*Ejercicio 1*
En la noticia sobre el gendarme Nahuel Gallo, ¿en qué paso fronterizo lo arrestaron?
*Ejercicio 2*
Sigue escribiendo la noticia sobre la detención del gendarme Nahuel Gallo a partir de su último párrafo.

──────── Texto extraído

En un inusual momento de apertura dentro de la Asamblea Nacional chavista, Yalitza del Valle García, suegra del gendarme Nahuel Agustín Gallo, logró ingresar este martes a una reunión con diputados chavistas y exigió la liberación inmediata del ciudadano argentino, quien este miércoles cumple 430 días secuestrado en Venezuela.
Gallo fue arrestado el 8 de diciembre de 2024 en el paso fronterizo de San Antonio del Táchira, pese a viajar con una carta de invitación firmada y visada por García, quien es abogada. Desde entonces permanece incomunicado, sin visitas familiares y sin acceso a defensa privada.
Durante su intervención, García relató ante los parlamentarios las circunstancias de la detención y la ausencia total de información oficial sobre el paradero y la situación jurídica de su yerno. «Vergonzosamente detenido el 8 de diciembre, con todos los documentos en regla. El ciudadano argentino venía como turista a visitar a su familia en Puerto La Cruz. Su único delito, ser un gendarme. Pero no venía como gendarme, venía como ciudadano argentino», afirmó.
Explicó que desde el día de la detención no ha existido comunicación alguna entre Gallo y su familia. «Él no se ha podido comunicar, no ha tenido una llamada telefónica, no tiene visitas. Y como soy su suegra, no soy familia directa, no me dan información», denunció.
García relató que viajó por su cuenta a San Antonio del Táchira y San Cristóbal para intentar obtener información en organismos de seguridad y en el Ministerio Público, sin éxito. En su testimonio, aseguró que incluso un hombre, a quienes habitantes de la frontera identificaron como un guerrillero, sabía más sobre el destino de Gallo que los propios funcionarios. «‘Ese se lo llevaron para Caracas’, me dijo. Sabía más él que la Guardia Nacional”, expresó.

────────────────
──────── Datos registrados

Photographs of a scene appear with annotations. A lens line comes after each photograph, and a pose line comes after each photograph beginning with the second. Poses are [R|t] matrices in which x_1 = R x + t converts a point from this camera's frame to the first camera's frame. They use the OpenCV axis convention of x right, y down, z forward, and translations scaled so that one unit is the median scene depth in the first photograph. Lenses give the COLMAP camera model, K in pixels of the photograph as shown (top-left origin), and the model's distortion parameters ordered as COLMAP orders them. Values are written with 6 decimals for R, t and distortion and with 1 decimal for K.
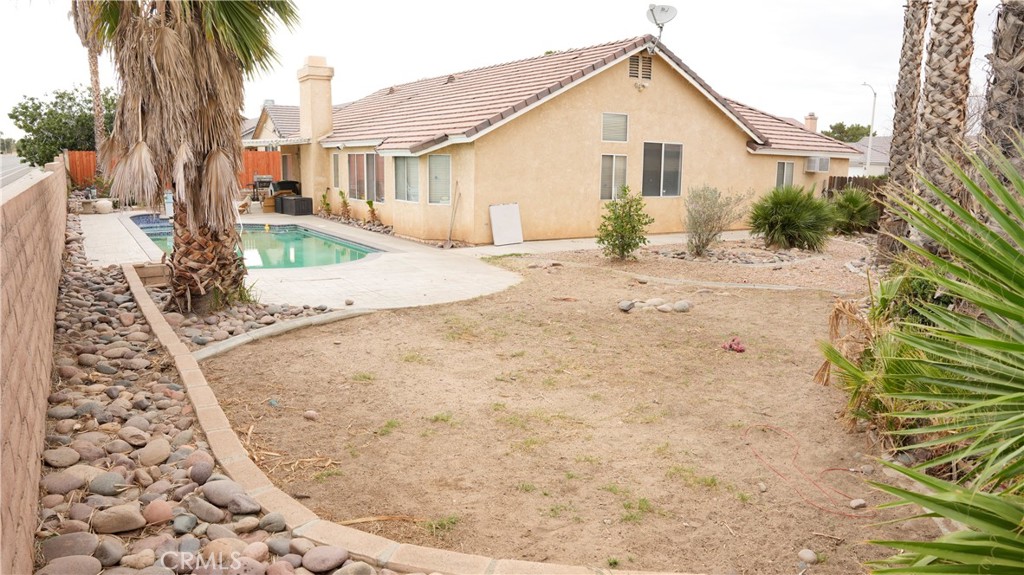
lens RADIAL K [[710.5, 0, 512.0], [0, 710.5, 287.5], [0, 0, 1]] dist [-0.175528, 0.133115]
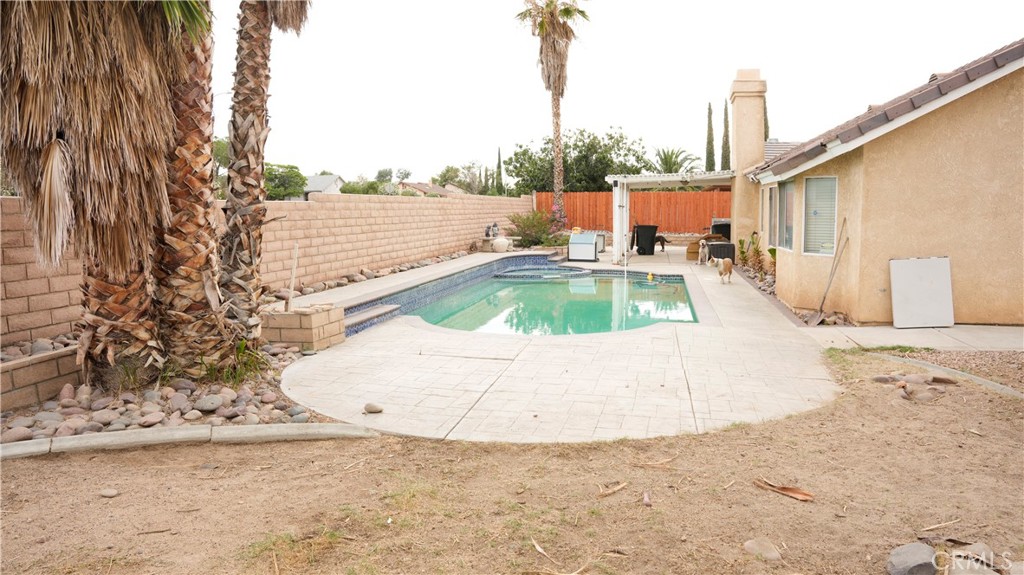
lens RADIAL K [[710.5, 0, 512.0], [0, 710.5, 287.5], [0, 0, 1]] dist [-0.175528, 0.133115]
pose [[0.714500, 0.057670, -0.697255, 0.136544], [-0.107922, 0.993754, -0.028398, -0.041086], [0.691262, 0.095539, 0.716261, 0.370294]]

────────────────

*Tu respuesta 1*
En el paso fronterizo de San Antonio del Táchira.

*Tu respuesta 2*
También denunció episodios de hostigamiento y persecución. Contó que el 25 de diciembre, mientras acudía a una iglesia a rezar por la liberación de su yerno, una patrulla de la Dirección General de Contrainteligencia Militar (DGCIM) la siguió y permaneció durante semanas frente a su residencia. «Hasta el sacerdote tuvo que intervenir para que no nos llevaran presas», relató.
García afirmó que viajó a Caracas para intentar hablar con el fiscal general chavista Tarek William Saab durante jornadas públicas realizadas en plazas de la ciudad. Dijo que logró acercarse a él en cuatro oportunidades, pero que la última vez el funcionario reaccionó con molestia cuando su hija, María Alexandra Gómez, —pareja de Gallo— lo abordó con su hijo en brazos. “¿Cómo no te voy a perseguir si mi marido está desaparecido?”, le respondió entre lágrimas, según su relato.
La familia de Gallo sostiene que el gendarme argentino está desaparecido forzosamente, pues no existe información oficial sobre su paradero, estado de salud o situación jurídica. Tampoco se le ha permitido comunicarse con su hijo pequeño, quien ya cumplió tres años.
García insistió ante los diputados que el caso está rodeado de versiones falsas difundidas por voceros oficiales y medios afines, que lo han vinculado sin pruebas con supuestos planes violentos. «Dijeron que venía a matar a Delcy, que era terrorista, que traía armas. Todo mentira», afirmó.
La intervención de García cerró con un llamado directo a los parlamentarios chavistas para que Nahuel Gallo y todos los presos políticos venezolanos sean liberados.